Fossils may be 'first Europeans'
Posted: Monday, December 23, 2002
Reproduced from BBC, Thursday, 11 May, 2000
The Remains of what may be the earliest human ancestors to migrate from Africa into Europe have been found in the Republic of Georgia.
Two skulls, which are probably about 1.7 million years old, were unearthed during an archaeological dig at a medieval castle at Dmanisi.
They were discovered alongside stone tools and the bones of animals. One of the skulls is nearly complete; of the other, only the skullcap has survived.
The fossils suggest that early humans moved out of Africa hundreds of thousands of years earlier than previously thought. They also put a question mark against the assumption that sophisticated stone tool technology was required for migration.
"This is the first proof for the presence of humans outside Africa at this time," David Lordkipanidze, at the Republic of Georgia State Museum in Tbilisi, told the BBC. "This is most significant."
The age and skeletal characteristics of the Dmanisi skulls link them to the early humans who lived in East Africa at the same time known as Homo ergaster.
This creature was a less developed hominid than Homo erectus that many thought was the first to move out of Africa to populate Asia and Europe.
H. erectus had more sophisticated technology than H. ergaster. He carried a form of advanced tool kit known as the "Acheulean," or "hand-axe" tradition.

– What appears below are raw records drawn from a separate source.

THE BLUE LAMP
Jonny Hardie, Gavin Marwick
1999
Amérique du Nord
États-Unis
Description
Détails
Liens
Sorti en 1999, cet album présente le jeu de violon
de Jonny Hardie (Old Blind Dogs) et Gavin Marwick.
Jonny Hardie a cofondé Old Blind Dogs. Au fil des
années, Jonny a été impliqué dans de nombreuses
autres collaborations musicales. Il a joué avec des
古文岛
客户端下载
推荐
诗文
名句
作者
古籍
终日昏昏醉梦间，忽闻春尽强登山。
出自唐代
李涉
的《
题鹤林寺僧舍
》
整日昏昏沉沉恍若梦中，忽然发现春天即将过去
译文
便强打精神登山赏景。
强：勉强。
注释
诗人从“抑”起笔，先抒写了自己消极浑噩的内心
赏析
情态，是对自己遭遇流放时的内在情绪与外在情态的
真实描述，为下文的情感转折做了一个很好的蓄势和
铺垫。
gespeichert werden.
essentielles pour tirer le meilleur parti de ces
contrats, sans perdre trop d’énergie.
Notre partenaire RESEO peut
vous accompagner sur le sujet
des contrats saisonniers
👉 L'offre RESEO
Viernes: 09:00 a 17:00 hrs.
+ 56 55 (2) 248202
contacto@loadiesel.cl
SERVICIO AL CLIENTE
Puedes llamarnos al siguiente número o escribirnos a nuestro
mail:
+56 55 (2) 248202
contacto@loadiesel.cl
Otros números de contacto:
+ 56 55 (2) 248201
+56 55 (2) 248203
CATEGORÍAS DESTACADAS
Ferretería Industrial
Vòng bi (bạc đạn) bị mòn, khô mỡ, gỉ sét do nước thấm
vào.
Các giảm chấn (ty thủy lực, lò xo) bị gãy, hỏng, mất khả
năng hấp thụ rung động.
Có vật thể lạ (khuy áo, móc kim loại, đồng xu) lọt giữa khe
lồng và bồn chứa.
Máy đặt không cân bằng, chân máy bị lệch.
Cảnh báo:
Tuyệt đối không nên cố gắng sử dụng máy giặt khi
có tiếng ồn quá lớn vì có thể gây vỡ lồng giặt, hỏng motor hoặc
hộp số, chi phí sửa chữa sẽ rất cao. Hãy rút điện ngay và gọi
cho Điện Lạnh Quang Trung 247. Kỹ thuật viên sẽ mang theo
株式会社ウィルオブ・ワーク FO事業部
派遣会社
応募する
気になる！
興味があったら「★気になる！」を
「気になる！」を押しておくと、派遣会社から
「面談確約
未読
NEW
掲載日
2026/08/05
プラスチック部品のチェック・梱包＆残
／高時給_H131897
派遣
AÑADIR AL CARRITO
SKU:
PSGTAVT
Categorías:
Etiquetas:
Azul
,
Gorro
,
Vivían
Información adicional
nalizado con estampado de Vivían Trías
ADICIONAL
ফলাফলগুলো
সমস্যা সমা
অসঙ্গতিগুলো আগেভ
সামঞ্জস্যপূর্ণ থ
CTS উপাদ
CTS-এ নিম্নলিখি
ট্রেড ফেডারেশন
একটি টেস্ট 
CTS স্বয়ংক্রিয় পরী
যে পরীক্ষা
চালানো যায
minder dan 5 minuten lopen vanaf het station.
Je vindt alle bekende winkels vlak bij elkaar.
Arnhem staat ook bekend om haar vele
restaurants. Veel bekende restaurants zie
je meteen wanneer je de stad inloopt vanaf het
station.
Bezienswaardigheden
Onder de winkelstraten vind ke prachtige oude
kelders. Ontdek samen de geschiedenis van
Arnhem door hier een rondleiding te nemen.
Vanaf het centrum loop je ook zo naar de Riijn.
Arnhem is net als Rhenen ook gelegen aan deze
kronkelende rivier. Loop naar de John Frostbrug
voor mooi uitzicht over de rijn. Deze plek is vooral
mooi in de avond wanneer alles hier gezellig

But the stone tools found with the Dmanisi fossils are of the less sophisticated "Oldowan" or "pebble-chopper" type that preceded Acheulean technology. More than 1,000 such artefacts were recovered.
The Georgian, German, French and American scientists involved in the latest discovery believe this tool evidence overturns the idea that a more sophisticated technology was required to survive the rigours of migration.
They believe anthropologists will have to look for other explanations for the move.
"It could have been for biological reasons," David Lordkipanidze said. "Humans became carnivores and they wanted to expand their range."
Co-researcher Susan Antón of the University of Florida adds: "Basically, the argument that we're making is that during that time in Africa, the savanna is expanding and there is a greater availability of 'protein on the hoof'.
"With the appearance of Homo, we see bigger bodies that require more energy to run, and therefore need these higher quality sources of protein as fuel."
The Dmanisi discoveries are reported in the journal Science.
Commenting on the paper, Dr Chris Stringer, of the Natural History Museum in London, an expert on the "Out of Africa" theory of modern human origins, said is doubtful the Dmanisi hominids were our direct ancestors.
"The line that these people gave rise to may have died out as recently as 50,000 years ago in the Far East," he told the BBC. "So it was a long-lived and successful line, but in my view a dead-end.
"We're descended from similar people who stayed in Africa. Africa in a sense kept pumping out migrations and dispersals of people and this included people like the Neanderthals who, equally, it doesn't seem were our ancestors.
"The ancestors of modern humans may have left Africa only in the last 100,000 years."